What you will do: An exact reproduction of the records is required, with all pictures omitted.

------ Supplied entries

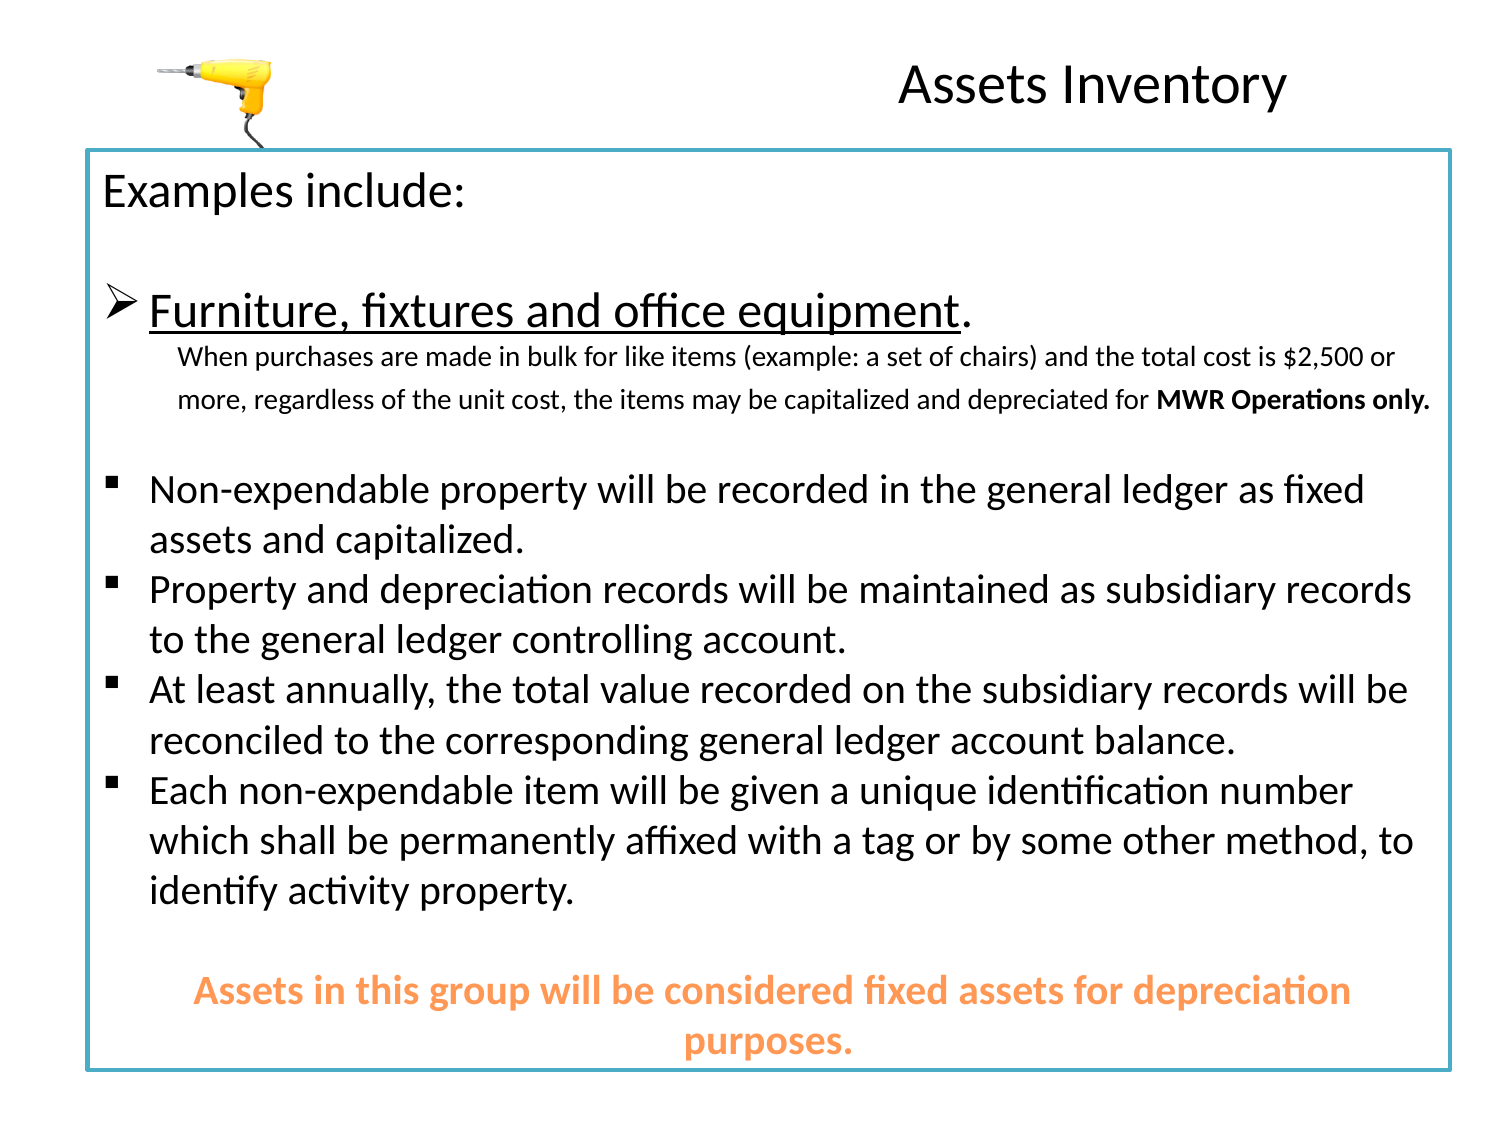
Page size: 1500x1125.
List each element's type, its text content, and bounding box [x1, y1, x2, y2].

text_box Assets Inventory [883, 37, 1472, 123]
text_box Examples include: Furniture, fixtures and office equipment. When purchases are made in bulk for like items (example: a set of chairs) and the total cost is $2,500 or more, regardless of the unit cost, the items may be capitalized and depreciated for MWR Operations only. Non-expendable property will be recorded in the general ledger as fixed assets and capitalized. Property and depreciation records will be maintained as subsidiary records to the general ledger controlling account. At least annually, the total value recorded on the subsidiary records will be reconciled to the corresponding general ledger account balance. Each non-expendable item will be given a unique identification number which shall be permanently affixed with a tag or by some other method, to identify activity property. Assets in this group will be considered fixed assets for depreciation purposes. [85, 148, 1452, 1072]
picture [149, 49, 288, 163]
title [62, 37, 1413, 225]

------------

Output below:
Page size: 1500x1125.
List each element's type, its text content, and bounding box [x1, y1, x2, y2].

text_box Assets Inventory [883, 37, 1472, 123]
text_box Examples include: Furniture, fixtures and office equipment. When purchases are made in bulk for like items (example: a set of chairs) and the total cost is $2,500 or more, regardless of the unit cost, the items may be capitalized and depreciated for MWR Operations only. Non-expendable property will be recorded in the general ledger as fixed assets and capitalized. Property and depreciation records will be maintained as subsidiary records to the general ledger controlling account. At least annually, the total value recorded on the subsidiary records will be reconciled to the corresponding general ledger account balance. Each non-expendable item will be given a unique identification number which shall be permanently affixed with a tag or by some other method, to identify activity property. Assets in this group will be considered fixed assets for depreciation purposes. [85, 148, 1452, 1072]
picture [149, 49, 288, 163]
title [62, 37, 1413, 225]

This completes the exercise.